◆ SET EXERCISE 1: In the Super Show article, which company employs Cindy Raines?
◆ SET EXERCISE 2: Reproduce the Super Show article from "You've got celebrities" to "over the merchandise.", swapping "floor space" for "booth space".
◆ SET EXERCISE 3: Write the next few paragraphs of the article about the Super Show sporting goods trade show.

◆ TEXT SHOWN:
================
No wonder the Super Show aisles are jammed.

"It's like you're in an airport, but you can't find your way out," said Pippa Corley, a sales representative for StarStyled, a leotard manufacturer. "A lot of people wander around aimlessly. But, eventually, you'll get the orders."

The show is massive, spilling across two convention centers and filling the Georgia Dome.

You've got gear ranging from Aqua Joggers to Zubaz pants. You've got hundreds of thousands of balls, bats, gloves, running shoes, golf clubs, tennis rackets, exercise machines, shorts, shirts and caps.

There is even the designer jock strap. In basic black.

"The athletic supporter is like a bra," said Cindy Raines, the new director of marketing for Bike Athletic Co. "You don't want to fool with the construction. So you change the color."

If a company doesn't have a gimmick to push, then it comes up with the next best thing . . . a superstar.

You've got celebrities such as Joe Montana and Nadia Comaneci fighting for floor space with television exercise stars such as Denise Austin and Carla Dunlap.

Magic showed up Friday to hawk his line of T-shirts and sign autographs, and the line was 500 deep.

All selling, all the time.

"Give me five minutes out on that floor, and I'd buy up everything," Dunlap said, between shifts of flexing her biceps for High Bar productions and climbing an indoor rock mountain for Danskin.

It takes days -- not just hours -- for the international buyers to pick over the merchandise.

Yet despite all the Lycra, luminous colors and lusty names, there is little new in the business this year.

"No innovation at all," said Eugenio DiMaria, European-based editor and publisher of an industry newsletter, Sporting Goods Intelligence. "We've hit a plateau."

Still, the companies spend millions and look for any edge to hype and move their products.
================
◆ RECORDS SUPPLIED:
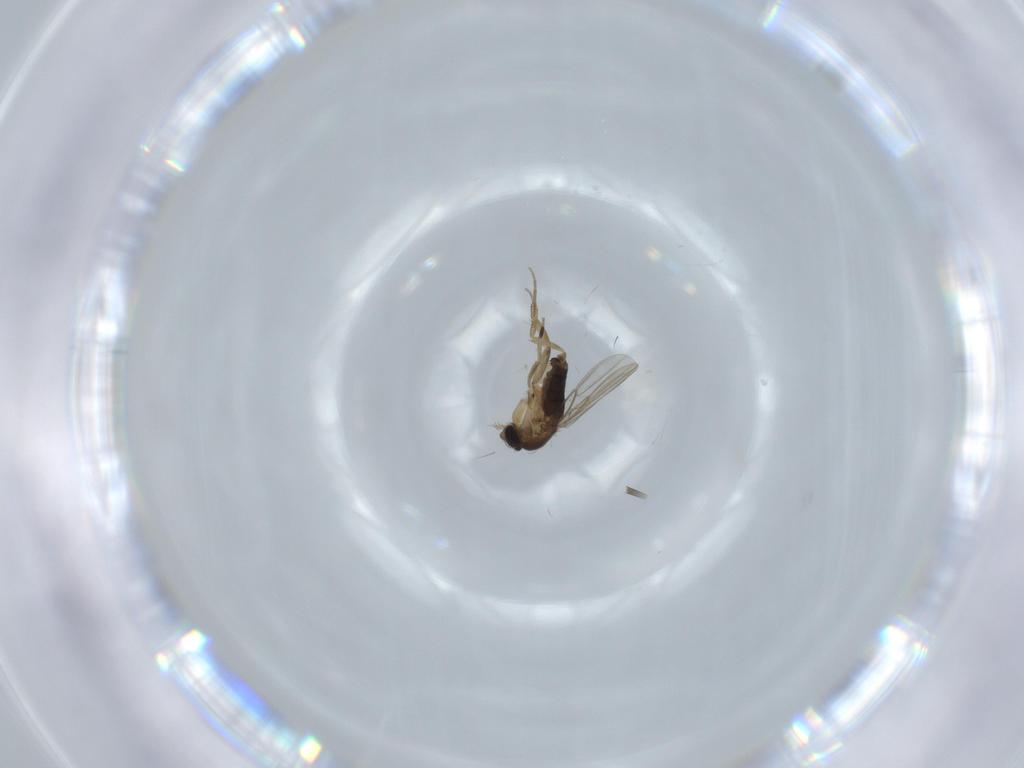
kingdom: Animalia
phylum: Arthropoda
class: Insecta
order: Diptera
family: Phoridae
================
◆ RESULT 1: Bike Athletic Co.

◆ RESULT 2:
You've got celebrities such as Joe Montana and Nadia Comaneci fighting for booth space with television exercise stars such as Denise Austin and Carla Dunlap.

Magic showed up Friday to hawk his line of T-shirts and sign autographs, and the line was 500 deep.

All selling, all the time.

"Give me five minutes out on that floor, and I'd buy up everything," Dunlap said, between shifts of flexing her biceps for High Bar productions and climbing an indoor rock mountain for Danskin.

It takes days -- not just hours -- for the international buyers to pick over the merchandise.

◆ RESULT 3:
Enter the Nike pavilion, a $4 million, 60,000-square-foot exhibit.

Some 300 clients are seated on a revolving stage once used for a road production of "Les Miserables," bombarded by images from 116 projectors and entertained by 90 dancers and models.

The music throbs. A tape rolls. Images of weekend warriors and multimillionaire superstars flash by, all extolling the virtues of the world's No. 1 athletic shoe and apparel company.

There are Michael Jordan, Charles Barkley, Deion Sanders, John McEnroe and Jim Courier.

Finally, the stage swivels as the buyers browse through Nike's galaxy of fall gear. Male models pump iron, jog and shoot baskets. Females aerobicise and exercise. There are even a couple of kids who play hide-and-seek to a hip-hop version of the "Sesame Street" theme.

And, one by one, thirtysomething executives, dressed in European designer suits and sounding like New Age used-car salesmen, emerge from the choreographed commotion to deliver the message of Nike.

Tom holds up an Air Carnivore cross-training shoe and announces, "Vegetarians beware: This is not a tame shoe."

Sue proclaims: "The look these women want is something feminine, and layering, with something from someone else's closet."

Another Tom rounds up the rambunctious kids and tells the story of how children the world over wanted Superman to die because "he had lost touch with the world."

And who could replace the Man of Steel?

None other than Jordan, the Man of Nike.

OK, so what's hot?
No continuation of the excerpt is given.